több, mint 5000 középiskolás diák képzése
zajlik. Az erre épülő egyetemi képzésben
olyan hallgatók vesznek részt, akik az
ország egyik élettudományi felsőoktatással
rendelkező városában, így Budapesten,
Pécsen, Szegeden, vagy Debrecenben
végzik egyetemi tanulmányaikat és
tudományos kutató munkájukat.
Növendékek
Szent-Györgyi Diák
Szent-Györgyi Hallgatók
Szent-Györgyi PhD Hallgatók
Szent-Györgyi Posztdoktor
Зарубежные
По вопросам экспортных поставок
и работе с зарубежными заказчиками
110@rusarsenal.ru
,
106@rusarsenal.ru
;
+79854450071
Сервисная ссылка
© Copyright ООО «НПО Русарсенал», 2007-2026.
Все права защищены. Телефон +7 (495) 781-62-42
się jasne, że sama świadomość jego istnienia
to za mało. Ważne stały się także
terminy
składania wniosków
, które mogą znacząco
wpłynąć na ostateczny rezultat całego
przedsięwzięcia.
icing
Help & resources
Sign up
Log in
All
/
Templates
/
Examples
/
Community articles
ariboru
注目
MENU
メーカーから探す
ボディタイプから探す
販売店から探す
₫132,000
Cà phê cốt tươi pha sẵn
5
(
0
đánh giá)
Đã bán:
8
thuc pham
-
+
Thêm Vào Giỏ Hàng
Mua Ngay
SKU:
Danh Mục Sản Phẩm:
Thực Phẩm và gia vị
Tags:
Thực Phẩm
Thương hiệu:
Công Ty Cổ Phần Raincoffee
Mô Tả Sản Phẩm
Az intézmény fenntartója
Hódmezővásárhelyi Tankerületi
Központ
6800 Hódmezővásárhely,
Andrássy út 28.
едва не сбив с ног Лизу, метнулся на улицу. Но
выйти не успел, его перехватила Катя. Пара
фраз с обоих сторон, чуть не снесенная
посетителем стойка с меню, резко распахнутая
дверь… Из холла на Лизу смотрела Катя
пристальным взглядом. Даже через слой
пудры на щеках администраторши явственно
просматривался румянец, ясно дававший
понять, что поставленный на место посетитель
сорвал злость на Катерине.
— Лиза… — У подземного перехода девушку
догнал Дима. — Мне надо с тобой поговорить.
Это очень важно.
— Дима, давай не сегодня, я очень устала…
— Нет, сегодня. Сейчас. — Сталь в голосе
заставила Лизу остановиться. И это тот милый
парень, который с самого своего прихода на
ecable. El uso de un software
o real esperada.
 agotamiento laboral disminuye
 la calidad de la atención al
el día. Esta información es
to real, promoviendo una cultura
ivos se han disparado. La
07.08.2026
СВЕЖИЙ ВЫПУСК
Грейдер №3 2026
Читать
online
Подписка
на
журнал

◆ Task directions: Please repeat, word for word, every line of the rows from the very first one through the line containing "посетителем стойка с меню, резко распахнутая", including both.

◆ Answer below:
több, mint 5000 középiskolás diák képzése
zajlik. Az erre épülő egyetemi képzésben
olyan hallgatók vesznek részt, akik az
ország egyik élettudományi felsőoktatással
rendelkező városában, így Budapesten,
Pécsen, Szegeden, vagy Debrecenben
végzik egyetemi tanulmányaikat és
tudományos kutató munkájukat.
Növendékek
Szent-Györgyi Diák
Szent-Györgyi Hallgatók
Szent-Györgyi PhD Hallgatók
Szent-Györgyi Posztdoktor
Зарубежные
По вопросам экспортных поставок
и работе с зарубежными заказчиками
110@rusarsenal.ru
,
106@rusarsenal.ru
;
+79854450071
Сервисная ссылка
© Copyright ООО «НПО Русарсенал», 2007-2026.
Все права защищены. Телефон +7 (495) 781-62-42
się jasne, że sama świadomość jego istnienia
to za mało. Ważne stały się także
terminy
składania wniosków
, które mogą znacząco
wpłynąć na ostateczny rezultat całego
przedsięwzięcia.
icing
Help & resources
Sign up
Log in
All
/
Templates
/
Examples
/
Community articles
ariboru
注目
MENU
メーカーから探す
ボディタイプから探す
販売店から探す
₫132,000
Cà phê cốt tươi pha sẵn
5
(
0
đánh giá)
Đã bán:
8
thuc pham
-
+
Thêm Vào Giỏ Hàng
Mua Ngay
SKU:
Danh Mục Sản Phẩm:
Thực Phẩm và gia vị
Tags:
Thực Phẩm
Thương hiệu:
Công Ty Cổ Phần Raincoffee
Mô Tả Sản Phẩm
Az intézmény fenntartója
Hódmezővásárhelyi Tankerületi
Központ
6800 Hódmezővásárhely,
Andrássy út 28.
едва не сбив с ног Лизу, метнулся на улицу. Но
выйти не успел, его перехватила Катя. Пара
фраз с обоих сторон, чуть не снесенная
посетителем стойка с меню, резко распахнутая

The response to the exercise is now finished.